I went for my first ride of the year last Saturday. I was excited… for a few reasons. Getting out on the road and trails was one, staying healthy another but the big one was my new GoPro.
Anyone following this space knows that I bought that thing quite a while ago, there’s even an unboxing video. Desperately looking for some action to capture, I strapped it to my lawn fertilizer only to realize the GoPro was in photo mode. There was one lousy picture at the beginning… no movie.
This past Saturday was going to be different… I read the manual. At least the part about movie mode.
So it was attached to the bike, I did my ride and got over an hour of footage. Problem was, I couldn’t process it. My Mac’s Flash Drive was full. Here’s the run-down:
- Dropbox: 6Gb
- Applications: 12Gb
- Desktop: 2Gb
- Movies: 8Gb
- Music: 10Gb
- Pictures: 44Gb
That’s approximately 82Gb, the Flash Drive is only 128Gb, the rest of the drive is full of other assorted files. There is only 4Gb left… not enough to process video I guess.

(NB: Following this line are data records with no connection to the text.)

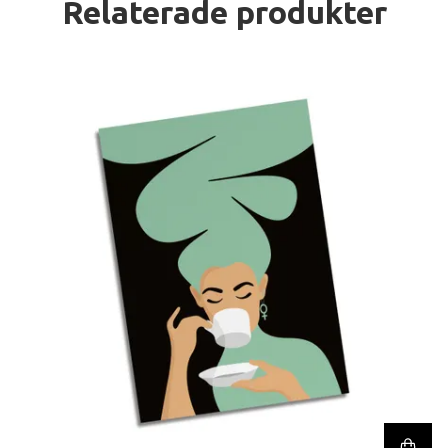
Relaterade produkter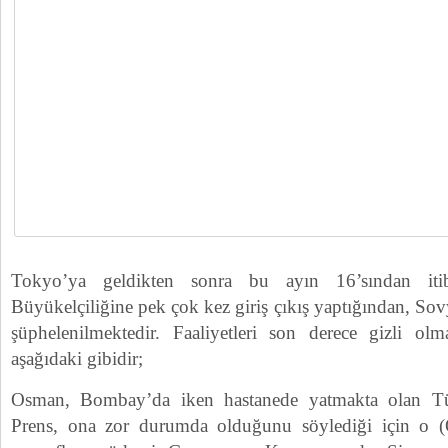
Tokyo’ya geldikten sonra bu ayın 16’sından itib
Büyükelçiliğine pek çok kez giriş çıkış yaptığından, Sov
şüphelenilmektedir. Faaliyetleri son derece gizli olma
aşağıdaki gibidir;
Osman, Bombay’da iken hastanede yatmakta olan Tü
Prens, ona zor durumda olduğunu söylediği için o (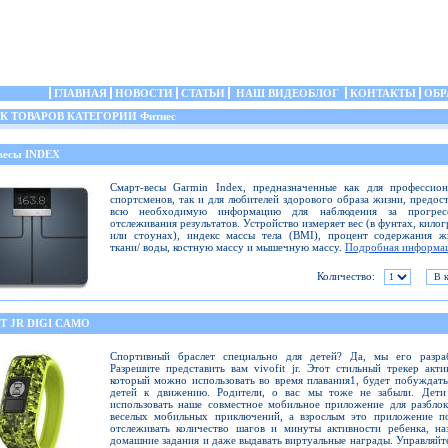
ГЛАВНАЯ
НОВОСТИ
СТАТЬИ
НАШ ВИДЕОБЛОГ
КОНТАКТЫ
ОБР
 ТОВАРОВ КАТЕГОРИИ Фитнес
весы INDEX
Смарт-весы Garmin Index, предназначенные как для профессион
спортсменов, так и для любителей здорового образа жизни, предос
всю необходимую информацию для наблюдения за прогре
отслеживания результатов. Устройство измеряет вес (в фунтах, кило
или стоунах), индекс массы тела (BMI), процент содержания ж
ткани/ воды, костную массу и мышечную массу.
Подробная информа
Количество:
T JR DIGI CAMO
Спортивный браслет специально для детей? Да, мы его разраб
Разрешите представить вам vivofit jr. Этот стильный трекер акти
который можно использовать во время плавания1, будет побуждат
детей к движению. Родители, о вас мы тоже не забыли. Дети
использовать наше совместное мобильное приложение для разбло
веселых мобильных приключений, а взрослым это приложение по
отслеживать количество шагов и минуты активности ребенка, на
домашние задания и даже выдавать виртуальные награды. Управляйт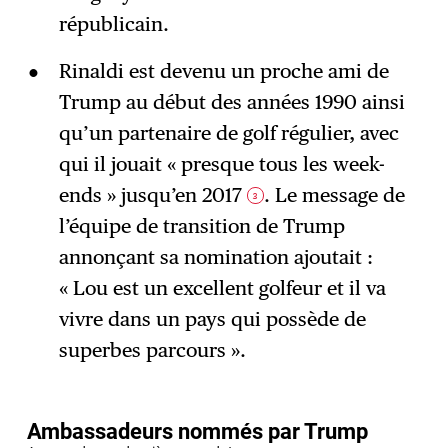
républicain.
Rinaldi est devenu un proche ami de
Trump au début des années 1990 ainsi
qu’un partenaire de golf régulier, avec
qui il jouait « presque tous les week-
ends » jusqu’en 2017
. Le message de
3
l’équipe de transition de Trump
annonçant sa nomination ajoutait :
« Lou est un excellent golfeur et il va
vivre dans un pays qui possède de
superbes parcours ».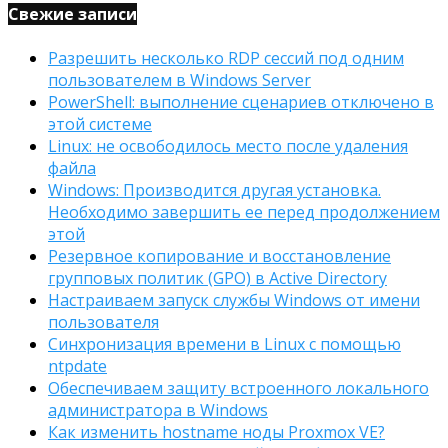
Свежие записи
Разрешить несколько RDP сессий под одним
пользователем в Windows Server
PowerShell: выполнение сценариев отключено в
этой системе
Linux: не освободилось место после удаления
файла
Windows: Производится другая установка.
Необходимо завершить ее перед продолжением
этой
Резервное копирование и восстановление
групповых политик (GPO) в Active Directory
Настраиваем запуск службы Windows от имени
пользователя
Синхронизация времени в Linux с помощью
ntpdate
Обеспечиваем защиту встроенного локального
администратора в Windows
Как изменить hostname ноды Proxmox VE?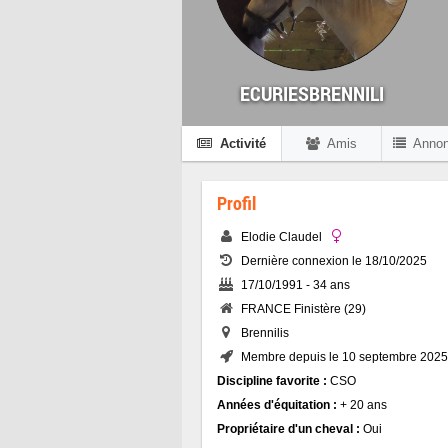
ECURIESBRENNILI
Activité
Amis
Anno
Profil
Elodie Claudel
Dernière connexion le 18/10/2025
17/10/1991 - 34 ans
FRANCE Finistère (29)
Brennilis
Membre depuis le 10 septembre 2025
Discipline favorite :
CSO
Années d'équitation :
+ 20 ans
Propriétaire d'un cheval :
Oui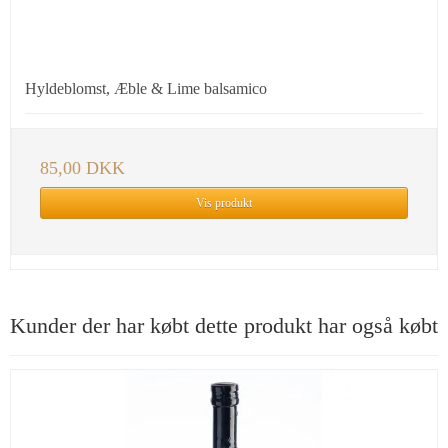
Hyldeblomst, Æble & Lime balsamico
85,00 DKK
Vis produkt
Kunder der har købt dette produkt har også købt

Now I’m left with a dilemma, a shortage of memory.
Pictures are the obvious problem and the easiest thing to move. I have several external hard drives but I want access to all my photos. Lightroom doesn’t work with any of the cloud services that I normally use and early research indicates you can’t use Adobe’s Creative Cloud either. That leaves an external hard drive.

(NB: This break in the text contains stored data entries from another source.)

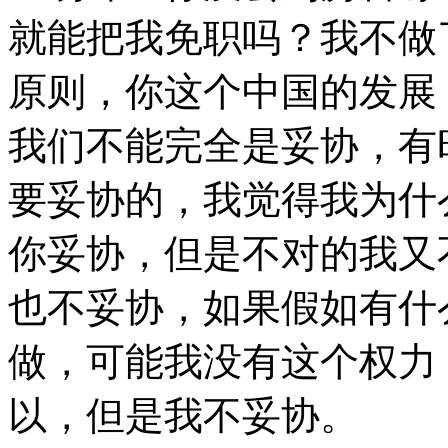
就能把我免职吗？我不做
原则，你这个中国的发展
我们不能完全是妥协，有
要妥协的，我觉得我为什
你妥协，但是不对的我又
也不妥协，如果假如有什
做，可能我没有这个权力
以，但是我不妥协。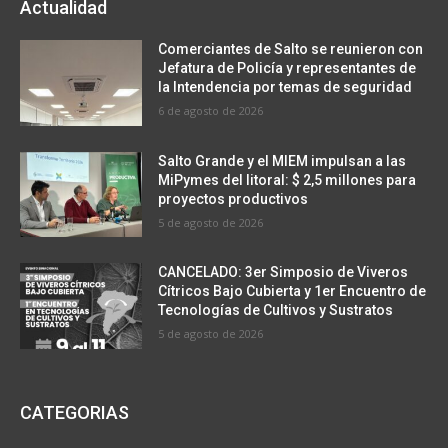
Actualidad
Comerciantes de Salto se reunieron con
Jefatura de Policía y representantes de
la Intendencia por temas de seguridad
6 de agosto de 2026
Salto Grande y el MIEM impulsan a las
MiPymes del litoral: $ 2,5 millones para
proyectos productivos
5 de agosto de 2026
CANCELADO: 3er Simposio de Viveros
Cítricos Bajo Cubierta y 1er Encuentro de
Tecnologías de Cultivos y Sustratos
5 de agosto de 2026
CATEGORIAS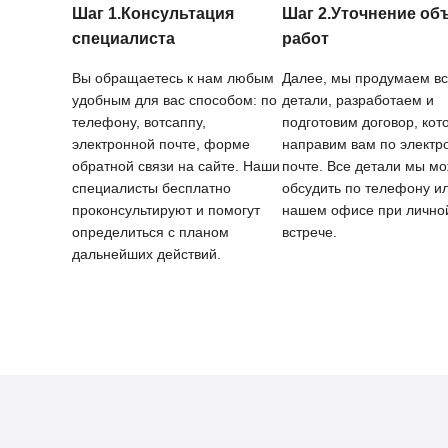
Шаг 1.Консультация
Шаг 2.Уточнение об
специалиста
работ
Вы обращаетесь к нам любым
Далее, мы продумаем в
удобным для вас способом: по
детали, разработаем и
телефону, вотсаппу,
подготовим договор, кот
электронной почте, форме
направим вам по электр
обратной связи на сайте. Наши
почте. Все детали мы м
специалисты бесплатно
обсудить по телефону ил
проконсультируют и помогут
нашем офисе при лично
определиться с планом
встрече.
дальнейших действий.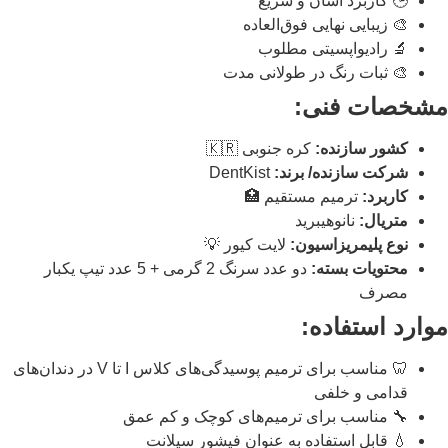
🕒 کاربرد آسان و سریع
🎨 زیبایی نهایی فوق‌العاده
🔬 رادیواپسیتی مطلوب
🎨 ثبات رنگ در طولانی مدت
شخصات فنی:
کشور سازنده:
کره جنوبی 🇰🇷
شرکت سازنده/ برند:
DentKist
کاربرد:
ترمیم مستقیم 🏥
متریال:
نانوهیبرید
نوع پلیمریزاسیون:
لایت کیور 💡
محتویات بسته:
دو عدد سرنگ 2 گرمی + 5 عدد تیپ یکبار
مصرف
وارد استفاده:
🦷 مناسب برای ترمیم پوسیدگی‌های کلاس I تا V در دندان‌های
قدامی و خلفی
🔧 مناسب برای ترمیم‌های کوچک و کم عمق
💧 قابل استفاده به عنوان فیشور سیلانت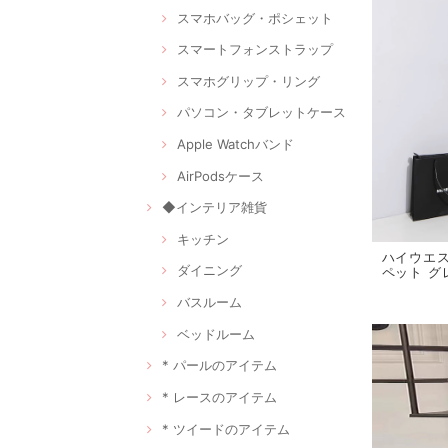
スマホバッグ・ポシェット
スマートフォンストラップ
スマホグリップ・リング
パソコン・タブレットケース
Apple Watchバンド
AirPodsケース
◆インテリア雑貨
キッチン
ハイウエス
ダイニング
ペット グレ
バスルーム
ベッドルーム
* パールのアイテム
* レースのアイテム
* ツイードのアイテム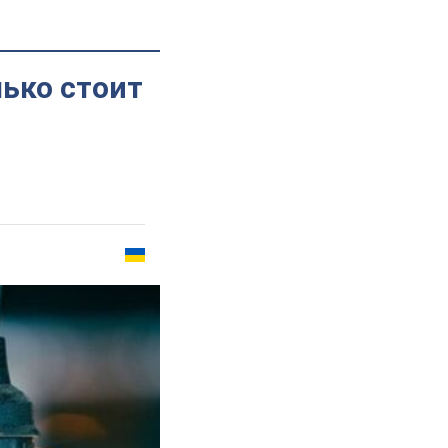
лько стоит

I’ll need to decide very soon… those GoPro videos are just waiting to be shared.
I had a lengthy (but useful) response typed out but then the web proxy at the office timed-out the connection. AARRRRRGHHH!
That sucks!
I’ve used Adobe Lightroom for many years. It’s more powerful than you know. There are solutions to your problem.
http://www.hdrphotographyblog.com/tutorials/sync-lightroom-catalog-with-dropbox/
Interesting article… I have to take some time to mull it over. I like the concept.